12. The system according to claim 11, wherein, for each entity of the first modified set of correlated entities, a confidence value of the entity is based on a confidence value of the corresponding respective entity of the first set of correlated entities and on a first validation weight.

13. The system according to claim 11, wherein determining that the first set of correlated entities is not valid includes determining that the first set of correlated entities is not present in the knowledge model.

14. The system according to claim 11, wherein determining that the first set of correlated entities is not valid includes determining that at least one entity of the first set of correlated entities is not present in the knowledge model.

15. The system according to claim 11, wherein generating the first modified set of correlated entities includes:

for each entity among the first set of correlated entities, generating, using a confusion dictionary, a corresponding set of entity confusion candidates, and

generating a plurality of entity set candidates, wherein each entity set candidate among the plurality of entity set candidates includes an entity from each set of entity confusion candidates, and wherein the first modified set of correlated entities is one of the plurality of entity set candidates.
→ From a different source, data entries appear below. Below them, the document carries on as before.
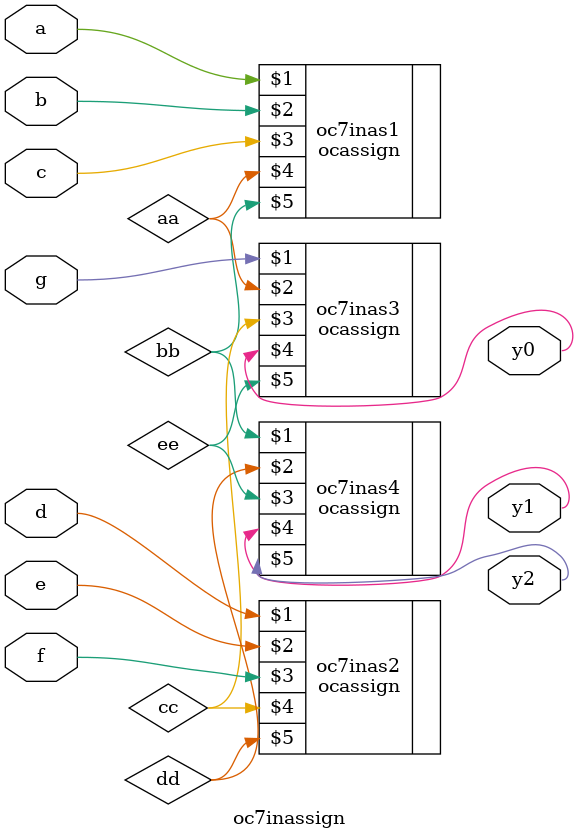
<source format=v>
`timescale 1ns/1ns
module oc7inassign (input a,b,c,d,e,f,g, output y0,y1,y2);
wire aa,bb,cc,dd,ee;
ocassign oc7inas1(a,b,c,aa,bb);
ocassign oc7inas2(d,e,f,cc,dd);
ocassign oc7inas3(g,aa,cc,y0,ee);
ocassign oc7inas4(bb,dd,ee,y1,y2);
endmodule

</source>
16. The system according to claim 11, wherein generating the first modified set of correlated entities includes:

based on a first entity of the first set of correlated entities, obtaining a set of correlated candidates from the knowledge model; and

determining that, for each candidate among the set of correlated candidates, the first correlated set includes an entity for which an edit distance between the candidate and the entity does not exceed a threshold.

17. The system according to claim 16, wherein the set of correlated candidates is correlated in the knowledge model with the first entity of the first set of correlated entities.

18. The system according to claim 11, wherein the knowledge model comprises a knowledge graph.

19. The system according to claim 11, wherein the knowledge model comprises a database.

20. A non-transitory computer-readable medium comprising computer-executable instructions to cause a computer to perform the computer-implemented method of claim 1.